A standard single mechanical horizontal pump is not recommended because if there is ever a membrane cut, paint solids will enter the Membrane Electrode System and cause fast wear on the pump seal. A vertical CPVC pump, on the other hand does not use mechanical seals and is not affected by contaminated electrolyte solutions. The pump suction piping should be one size larger than the suction opening of the pump. It should include a foot valve (no butterfly check valves) and inlet strainer. The electric motor should be a 3 phase, 460 volt, and TEFC style.

Generally the more electrolyte flow the better because this creates: greater turbulence inside the Cell (scrub oxygen off face of electrode) and more cooling of the Electrode, which lead to greater life. Note that for Low Profile Cells (i.e. those Cells with a Bulkhead Fitting) the pressure drop across the Cell should be less than ½ Bar (7 psi) to avoid damage to the membrane.

Ion-exchange membrane

There are two basic choices: a common grade (standard, or UFS sales code ‘PTAR’ for cathodic E-coat paints) roll style membrane or pressed (upgrade, or UFS sales code ‘PTAN’ for cathodic E-coat paints) style. The roll type is less costly and often an economical choice for customers who perform regular maintenance on their ME Cells. Pressed style is more costly to cure and is considered an upgrade.

Both roll and pressed style membrane begin the manufacturing process the same. Namely the polyethylene cloth, binder, and ion-exchange resin are the same. The difference is found in the curing stage. The roll style cures while the sheet is being processed. Alternatively, with the pressed style process, the raw membrane is cut to the length ordered, and placed into a hydraulic press between sheet separators. The press is then rolled into an autoclave where the membrane is cured under high pressure and high temperature.

Roll membrane is suitable for open top ME Cells and light duty painting in hoist systems. Pressed membrane is strongly recommended for closed top ME Cells under elevated pressure in heavy duty hoist systems, or in conveyor systems where Cells are working continuously and back diffusion from excess membrane permeability can create a problem.
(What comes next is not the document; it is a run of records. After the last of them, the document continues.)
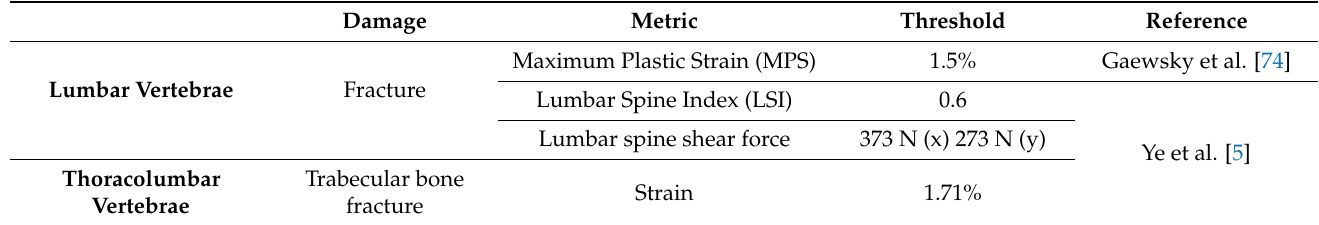
Table 3. Summary of the main proposed IC for the spine and the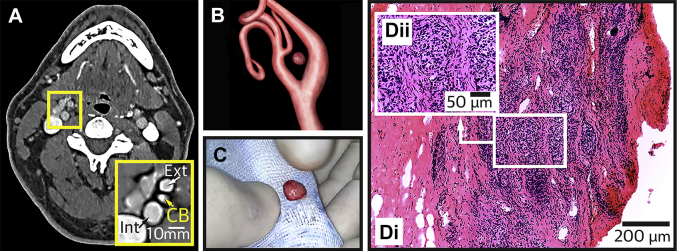
Confirmation of the CB in Resected Tissue(A) Computed tomography scan of a patient at the level of the carotid bifurcation. Inset is magnified image showing the internal (Int) and external (Ext) carotid arteries and the carotid bod (CB) (arrows). (B) 3-dimensional reconstruction of the carotid artery bifurcation from computed tomography images showing the precise position of the CB. This CB was surgically resected (C), and histologically confirmed by identification of densely packed glomus cells and the lateral margin of the CB (Di). (Dii) A high power magnification of the boxed area in Di depicting glomus cells. All images are from the same patient. The scans in this image have been enhanced for contrast/sharpness.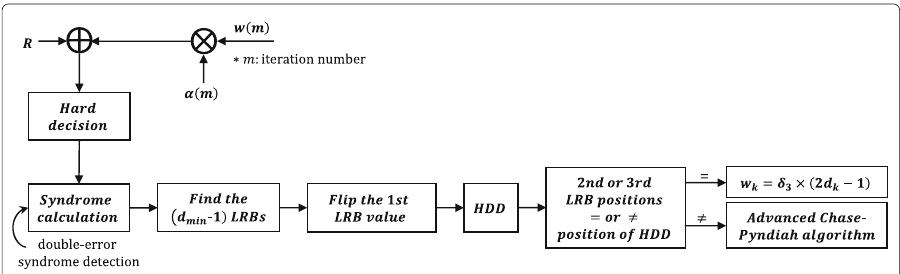
Fig. 3 A block diagram illustrating the detailed procedure of the proposed HISO decoding algorithm when detecting the double-error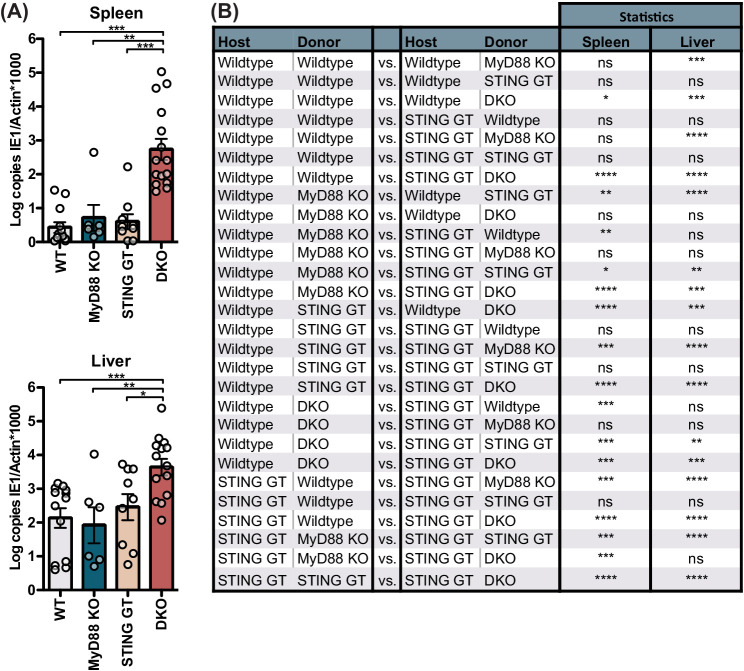
Viral load for 20,000 PFU infection 5 days p.i. and extended statistical analysis for bone marrow chimeras.(A) Mice were infected with 20,000 PFU and viral load was quantified 5 p.i. (B) Extended statistical analysis for bone marrow chimeras presented in Figure 2C. Each panel shows cumulative data of 2 independent experiments. Error bars indicate SEM; ns, not significant, *p<0.05, **p<0.01, ***p<0.001, ****p<0.0001.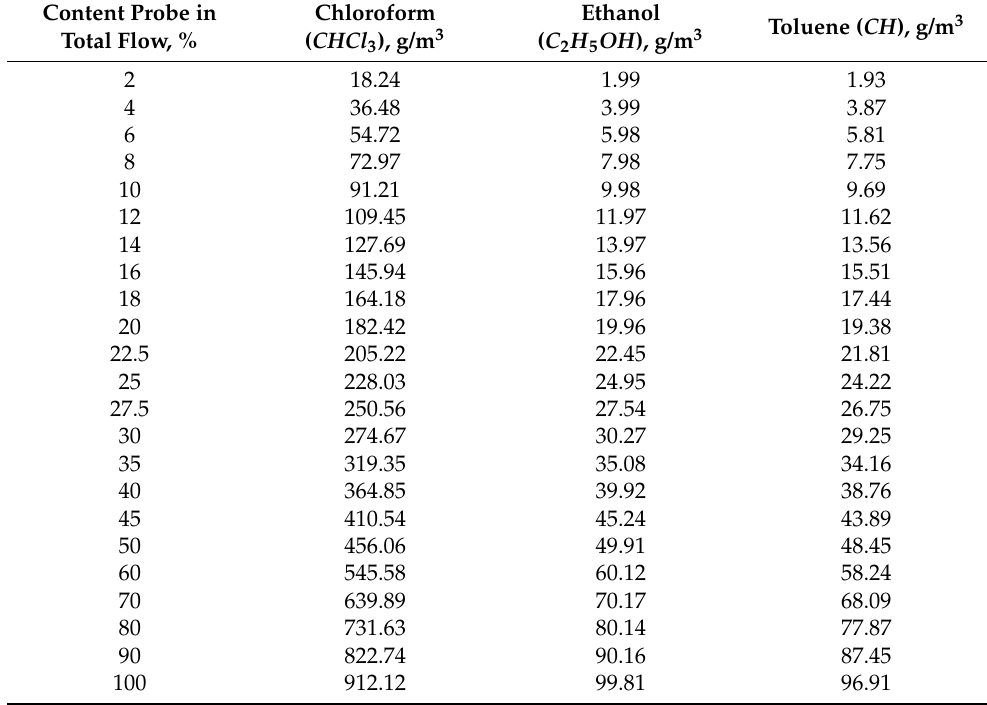
Table 1. Vapor concentration of the test substances at 20 ◦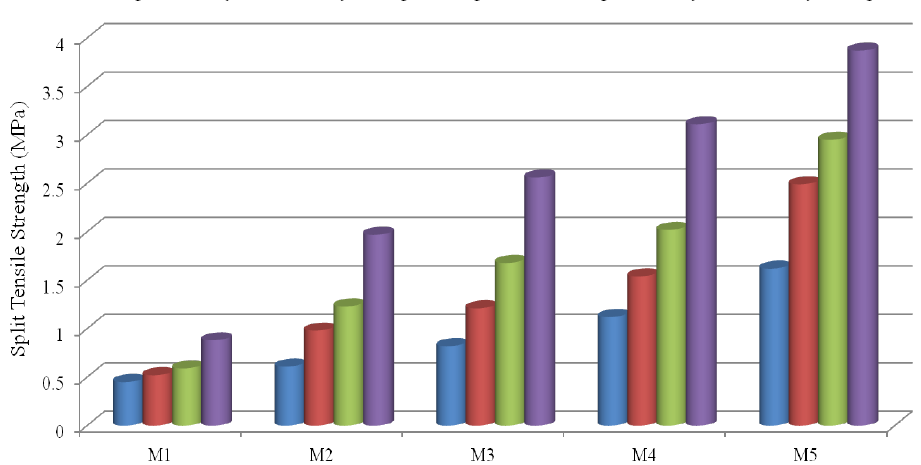
Figure 6. Split tensile strength of geopolymer concrete at different mix proportions.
Adding a chiller to the Electrolyte Circulation System

Some persons have reported success will reducing/eliminating fungus in the electrolyte when the electrolyte fluid is cooled to 18 deg C (68 deg F). Discuss this with your E-coat machine engineer or paint supplier. The issue is that we do not want to overcool the paint and so the heat exchanger operation may have to be lessened since some of the cooling may now be taken place by the colder electrolyte flowing inside of all the Membrane Electrode Cells.

Bag Filters

Are not recommended for electrolyte recirculation systems for two reasons. The first is that the bag filter media itself forms a framework for organisms to grow and thrive upon and the second is that if the bag filter fills up with fungus the flow may be slowed down of stopped, which lead to over-heating of the electrodes and shorten lifetime.

Precious metal anodes

These are either ruthenium oxide-coated titanium or iridum oxide-coated titanium. Iridium seems to be a better choice for many applications. Precious metal Electrodes can not be used as a cathode since the coating can spall off.

Cathode material

For anodic tanks the opposing electrode is the cathode and the ware is the anode. In this case the material for the anode can be black iron pipe since there is no corrosive electrical activity like exists at the anode.
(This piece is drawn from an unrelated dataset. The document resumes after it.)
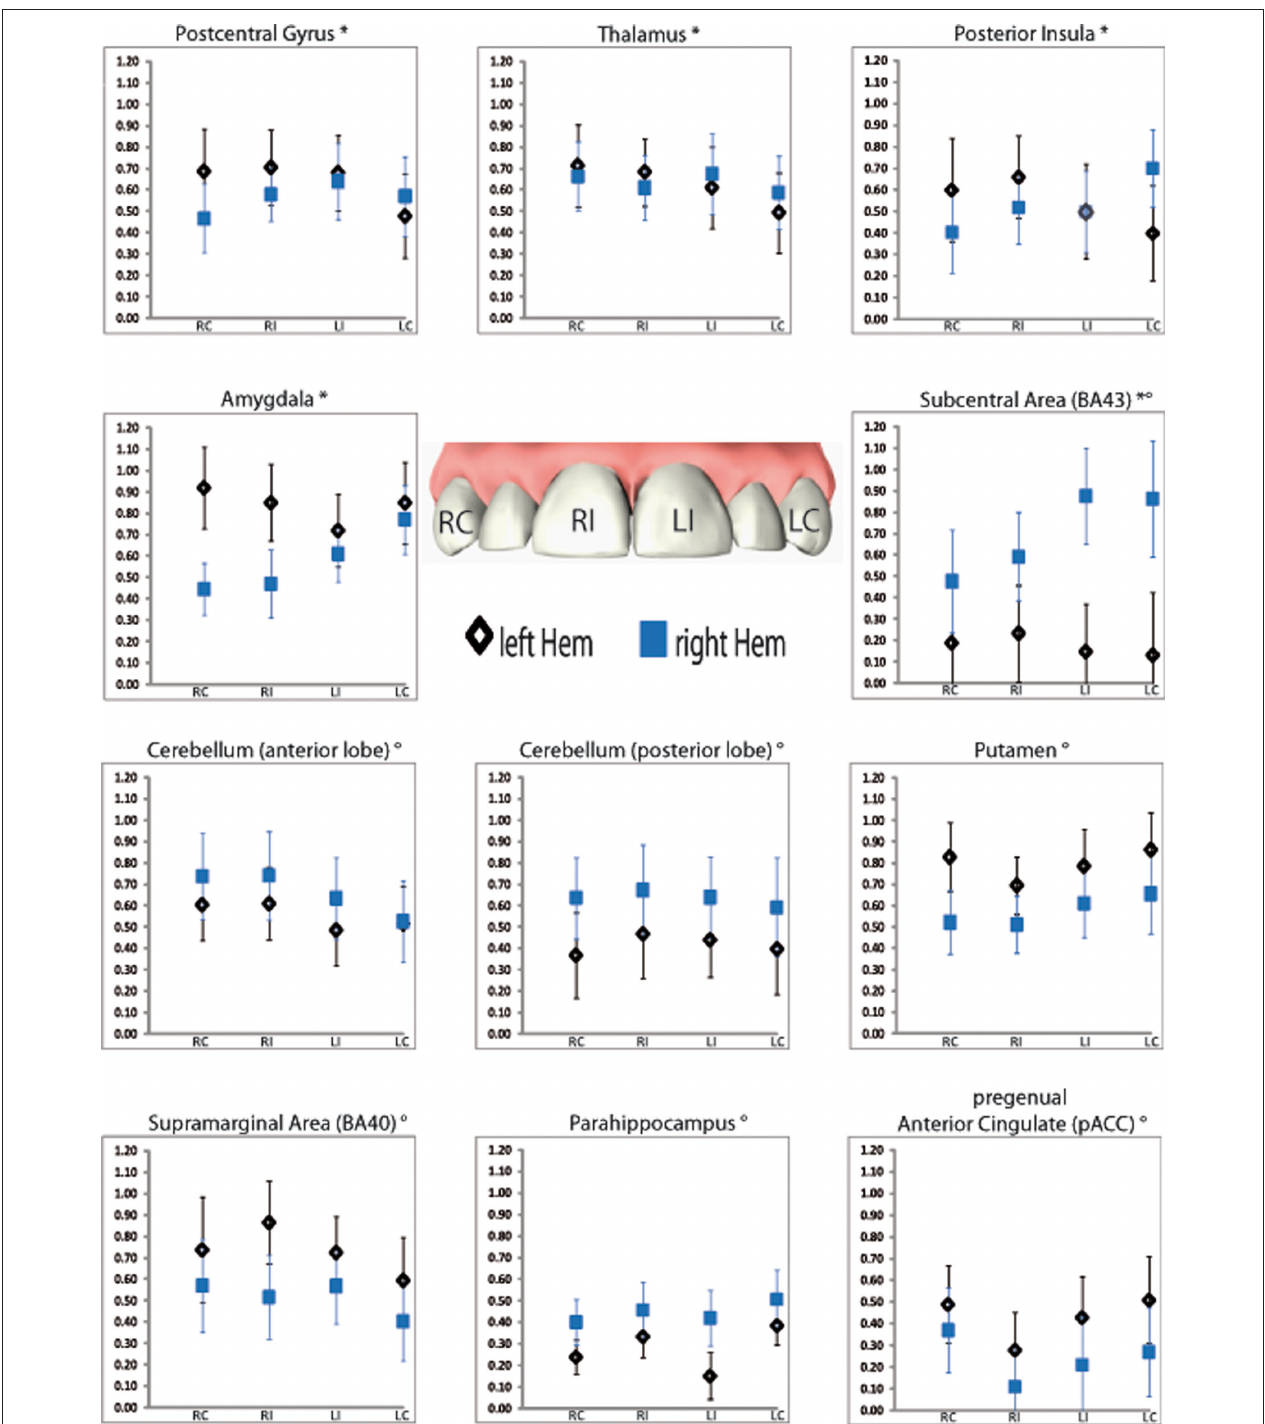
FIguRe 3 | Regions of interest (ROIs) showing significant main effect hemisphere (indexed with ° ) or interaction (indexed with *) in the repeated measure aNOva. Displayed are mean activations ( Y axis) with corresponded standard errors for each tooth within the respective hemisphere. RC, right canine; RI, right central incisor; LI, left central incisor; LC, left canine.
Some equipment options are listed below

Electrical Current Monitoring

Each Cell shall have its own DC current sensor. The output should be sent back to a panel mounted ammeter or a data acquisition system that can collect all the data, isolate the signals and send the real time data to a PC.

Ripple Monitor

The output of the DC rectifier shall have a AC Ripple Meter that measures the AC voltage in the DC output. This value should be less than 1% typically.

Auto Voltage Controller

The voltage output of the DC rectifier shall be controlled by an Auto voltage Controller that monitors the current output and adjust the voltage to maintain a pre-determined E-coat film thickness. It shall have the ability to manage more than 1 film thickness and must have a means to tell the controller which film thickness recipe to use if more than 1 recipe is to be used.